There is something magical in the act of writing an idea down. It kills it, freeing us to move on.

The what of Python?

"The Zen of Python" is a short list of rules, which was posted by Tim Peters to the Python's mailing list, humorously summarizing the unspoken set of rules of thumb that were used throughout the development of the Python language to make decisions about its shape. Unfortunately, not everyone got the joke. Soon the rules were included in the Python's standard library as a module confusingly called "this", and they were on their way to becoming the dogma and destroying the language we love. Written down, the ideas lost their power, and started be used to win arguments. Their Zen-like nature made them perfect for that, as we will soon see.


As son as the "Zen of Python" was enshrined, the Python core developers started changing, and by the Python 3 disaster there was practically no shred of the old philosophy left. Python has been rebuilt anew, ignoring practically all the heuristics that originally made it so great. Here are some examples.

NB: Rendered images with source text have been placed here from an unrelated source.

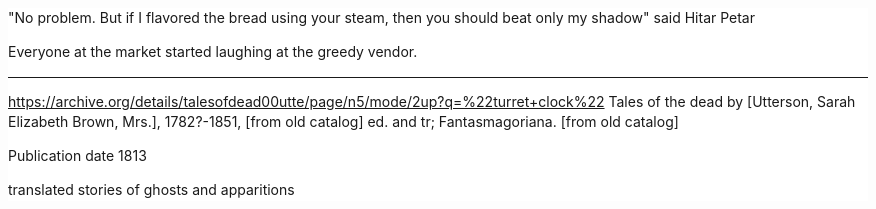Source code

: "No problem. But if I flavored the bread using your steam, then you should beat only my shadow" said Hitar Petar

Everyone at the market started laughing at the greedy vendor.



---


https://archive.org/details/talesofdead00utte/page/n5/mode/2up?q=%22turret+clock%22
Tales of the dead
by [Utterson, Sarah Elizabeth Brown, Mrs.], 1782?-1851, [from old catalog] ed. and tr; Fantasmagoriana. [from old catalog]

Publication date 1813

translated stories of ghosts and apparitions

Beautiful is better than ugly.

I think I will skip the examples for this one. It would just be too easy and too cruel.

Explicit is better than implicit.

Remember how Python got around the problem of multiple inheritance?

class B(A):
    def __init__(self):
        super(B, self).__init__()

But that was too explicit. So now you can do:

class B(A):
    def __init__(self):

Flat is better than nested.

That's why the "with" statement is now used for practically everything!

Readability counts.

Try to use the type annotations. I dare you.

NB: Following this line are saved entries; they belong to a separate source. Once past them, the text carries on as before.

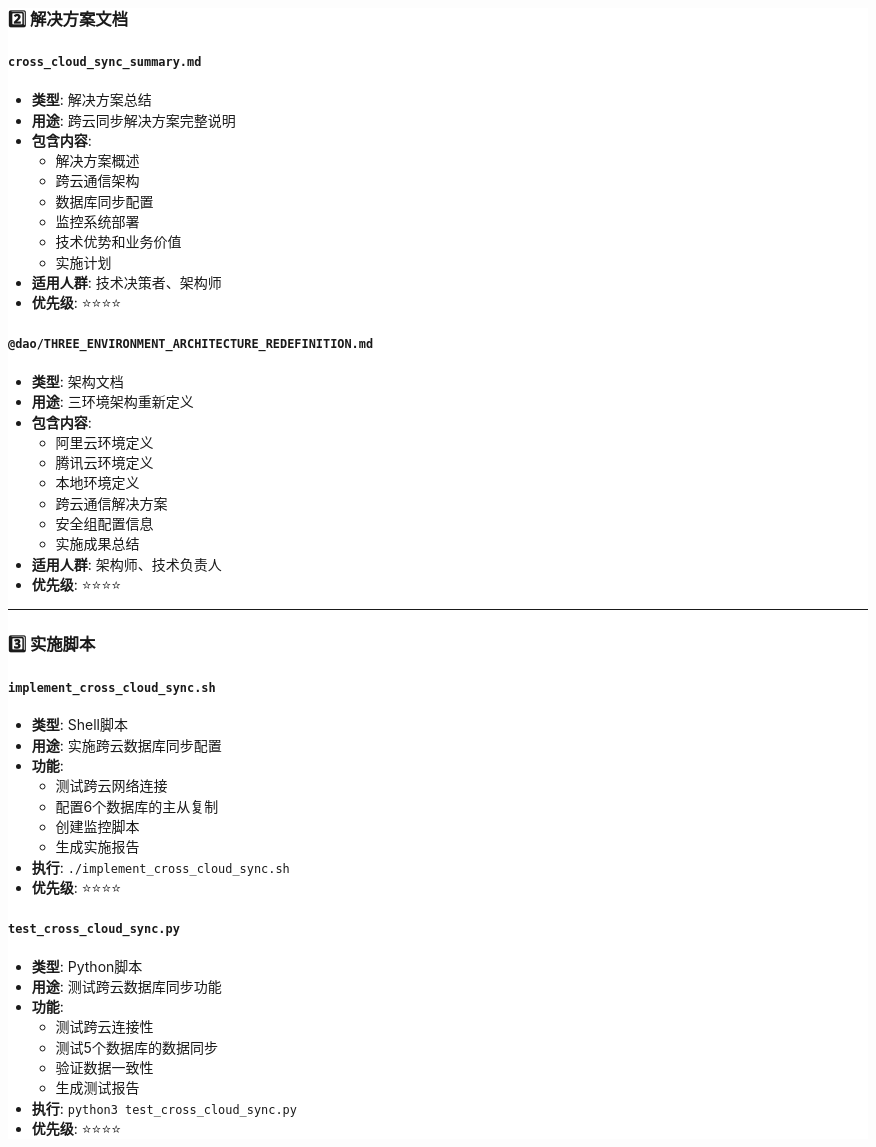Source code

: ### 2️⃣ 解决方案文档

#### `cross_cloud_sync_summary.md`
- **类型**: 解决方案总结
- **用途**: 跨云同步解决方案完整说明
- **包含内容**:
  - 解决方案概述
  - 跨云通信架构
  - 数据库同步配置
  - 监控系统部署
  - 技术优势和业务价值
  - 实施计划
- **适用人群**: 技术决策者、架构师
- **优先级**: ⭐⭐⭐⭐

#### `@dao/THREE_ENVIRONMENT_ARCHITECTURE_REDEFINITION.md`
- **类型**: 架构文档
- **用途**: 三环境架构重新定义
- **包含内容**:
  - 阿里云环境定义
  - 腾讯云环境定义
  - 本地环境定义
  - 跨云通信解决方案
  - 安全组配置信息
  - 实施成果总结
- **适用人群**: 架构师、技术负责人
- **优先级**: ⭐⭐⭐⭐

---

### 3️⃣ 实施脚本

#### `implement_cross_cloud_sync.sh`
- **类型**: Shell脚本
- **用途**: 实施跨云数据库同步配置
- **功能**:
  - 测试跨云网络连接
  - 配置6个数据库的主从复制
  - 创建监控脚本
  - 生成实施报告
- **执行**: `./implement_cross_cloud_sync.sh`
- **优先级**: ⭐⭐⭐⭐

#### `test_cross_cloud_sync.py`
- **类型**: Python脚本
- **用途**: 测试跨云数据库同步功能
- **功能**:
  - 测试跨云连接性
  - 测试5个数据库的数据同步
  - 验证数据一致性
  - 生成测试报告
- **执行**: `python3 test_cross_cloud_sync.py`
- **优先级**: ⭐⭐⭐⭐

Errors should never pass silently.

The os.listdir() will silently ignore and skip any filenames that it couldn't convert to Unicode.

Special cases aren't special enough to break the rules

Ever tried to raise an exception inside a finally block in an iterator generator called from a __del__ method?

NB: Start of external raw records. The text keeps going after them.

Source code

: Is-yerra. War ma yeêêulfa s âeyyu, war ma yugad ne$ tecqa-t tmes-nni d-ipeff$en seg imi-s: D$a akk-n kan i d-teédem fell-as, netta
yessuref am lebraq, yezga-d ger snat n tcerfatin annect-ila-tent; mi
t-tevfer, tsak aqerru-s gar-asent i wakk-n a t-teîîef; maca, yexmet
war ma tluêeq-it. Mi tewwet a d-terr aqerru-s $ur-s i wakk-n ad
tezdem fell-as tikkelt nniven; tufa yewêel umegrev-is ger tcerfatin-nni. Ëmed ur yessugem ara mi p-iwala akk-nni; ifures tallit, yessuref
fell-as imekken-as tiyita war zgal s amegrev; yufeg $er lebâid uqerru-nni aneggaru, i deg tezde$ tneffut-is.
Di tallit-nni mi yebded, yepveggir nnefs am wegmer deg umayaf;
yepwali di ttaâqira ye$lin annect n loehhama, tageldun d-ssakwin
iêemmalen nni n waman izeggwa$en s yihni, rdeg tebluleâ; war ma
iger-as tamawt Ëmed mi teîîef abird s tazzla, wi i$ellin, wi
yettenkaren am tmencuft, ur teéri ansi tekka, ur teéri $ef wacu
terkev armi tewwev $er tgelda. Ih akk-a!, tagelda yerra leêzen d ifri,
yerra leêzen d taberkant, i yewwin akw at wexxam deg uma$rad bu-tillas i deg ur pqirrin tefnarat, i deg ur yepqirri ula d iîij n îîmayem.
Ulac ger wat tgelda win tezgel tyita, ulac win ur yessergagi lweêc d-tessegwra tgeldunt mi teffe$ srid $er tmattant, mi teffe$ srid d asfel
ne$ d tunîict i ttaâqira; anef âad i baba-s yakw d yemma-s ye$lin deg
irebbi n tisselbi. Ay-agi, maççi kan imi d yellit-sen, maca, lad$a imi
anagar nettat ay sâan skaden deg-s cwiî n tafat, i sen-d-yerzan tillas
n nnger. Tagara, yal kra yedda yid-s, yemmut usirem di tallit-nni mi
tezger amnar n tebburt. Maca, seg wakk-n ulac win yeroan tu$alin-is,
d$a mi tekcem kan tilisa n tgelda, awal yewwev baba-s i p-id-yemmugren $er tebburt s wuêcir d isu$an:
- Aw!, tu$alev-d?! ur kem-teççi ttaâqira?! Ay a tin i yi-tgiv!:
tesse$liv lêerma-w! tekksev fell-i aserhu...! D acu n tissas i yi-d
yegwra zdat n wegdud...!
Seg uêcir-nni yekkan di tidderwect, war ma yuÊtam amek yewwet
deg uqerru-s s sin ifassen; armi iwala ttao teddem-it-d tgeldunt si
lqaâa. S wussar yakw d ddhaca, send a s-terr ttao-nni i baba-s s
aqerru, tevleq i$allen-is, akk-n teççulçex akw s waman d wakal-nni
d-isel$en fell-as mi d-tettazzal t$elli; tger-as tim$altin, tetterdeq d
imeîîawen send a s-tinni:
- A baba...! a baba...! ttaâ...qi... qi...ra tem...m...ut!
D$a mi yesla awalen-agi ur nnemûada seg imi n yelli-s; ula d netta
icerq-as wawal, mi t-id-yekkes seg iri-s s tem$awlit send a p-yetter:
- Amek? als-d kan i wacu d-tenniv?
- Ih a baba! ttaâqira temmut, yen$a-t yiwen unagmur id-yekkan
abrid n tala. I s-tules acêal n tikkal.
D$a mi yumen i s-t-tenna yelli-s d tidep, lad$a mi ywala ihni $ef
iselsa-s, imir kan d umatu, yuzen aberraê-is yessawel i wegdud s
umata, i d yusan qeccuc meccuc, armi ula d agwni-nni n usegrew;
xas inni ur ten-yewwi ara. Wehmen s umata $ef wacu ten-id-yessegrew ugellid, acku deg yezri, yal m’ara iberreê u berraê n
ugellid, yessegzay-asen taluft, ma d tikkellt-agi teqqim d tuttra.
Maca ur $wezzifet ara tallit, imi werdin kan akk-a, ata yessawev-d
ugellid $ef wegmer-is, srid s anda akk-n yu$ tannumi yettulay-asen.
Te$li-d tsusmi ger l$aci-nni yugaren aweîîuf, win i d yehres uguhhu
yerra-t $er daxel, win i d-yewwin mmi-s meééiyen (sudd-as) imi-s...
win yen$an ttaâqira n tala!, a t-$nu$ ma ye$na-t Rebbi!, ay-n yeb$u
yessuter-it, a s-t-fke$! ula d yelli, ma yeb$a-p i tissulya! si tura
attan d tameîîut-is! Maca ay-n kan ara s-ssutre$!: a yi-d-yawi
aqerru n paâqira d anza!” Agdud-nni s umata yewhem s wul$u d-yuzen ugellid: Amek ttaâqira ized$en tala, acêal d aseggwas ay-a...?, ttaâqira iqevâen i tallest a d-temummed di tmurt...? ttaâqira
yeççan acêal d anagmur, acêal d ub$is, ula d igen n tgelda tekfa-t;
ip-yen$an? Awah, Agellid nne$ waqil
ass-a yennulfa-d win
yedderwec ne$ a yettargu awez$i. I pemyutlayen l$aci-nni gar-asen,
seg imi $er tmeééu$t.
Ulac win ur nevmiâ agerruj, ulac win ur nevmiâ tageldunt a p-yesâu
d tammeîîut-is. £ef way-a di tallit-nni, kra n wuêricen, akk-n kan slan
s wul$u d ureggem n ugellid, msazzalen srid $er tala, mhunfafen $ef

There should be one — and preferably only one — obvious way to do it.

So how do you format text in Python? Oh, easy, there is the % operator for that!

hello = "world"
print "Hello %s!" % hello)

but why limit yourself? In one of the later versions of Python 2, the "format" method has been introduced:

hello = "world"
print "Hello {}!".format(hello))

and then, when that proved to not be confusing enough, we got the f-strings:

hello = "world"
print(f"Hello {hello}!")

If the implementation is hard to explain, it's a bad idea.

Have you read PEP 3156?

If the implementation is easy to explain, it may be a good idea.

The PEP 3117 is very simple and short, and yet it has been rejected.

Namespaces are one honking great idea — let's do more of those!

Since "Zen of Python" has been published, no new namespace has been introduced in Python. Even in such an obvious case as the type annotations, which beg for a separate namespace – after all, we are not going to be using the types in the code – we are reduced into putting from typing import * in every single file, littering our global namespace. Honking great idea, indeed.

So What is it Good For?

As we can see, the "Zen of Python" is no longer used for the development of Python itself, and, because the language itself deviates from it, it's also less and less useful for developing with Python. So what is it good for? Winning arguments!

But why is it called "zen"? It was called like that, because it is similar in its structure to many religious texts. What makes it similar? If you look closely, you will notice that every second line negates the line before it. That is a very important feature, because it lets you prove anything!

P∧¬P → Q

The above logic formula is an example of what we call a tautology. It is always true, no matter what the values of P and Q are. So, if we use two lines of the "Zen of Python" as P and ¬P, and whatever we want to prove as Q, we are always right! Yay!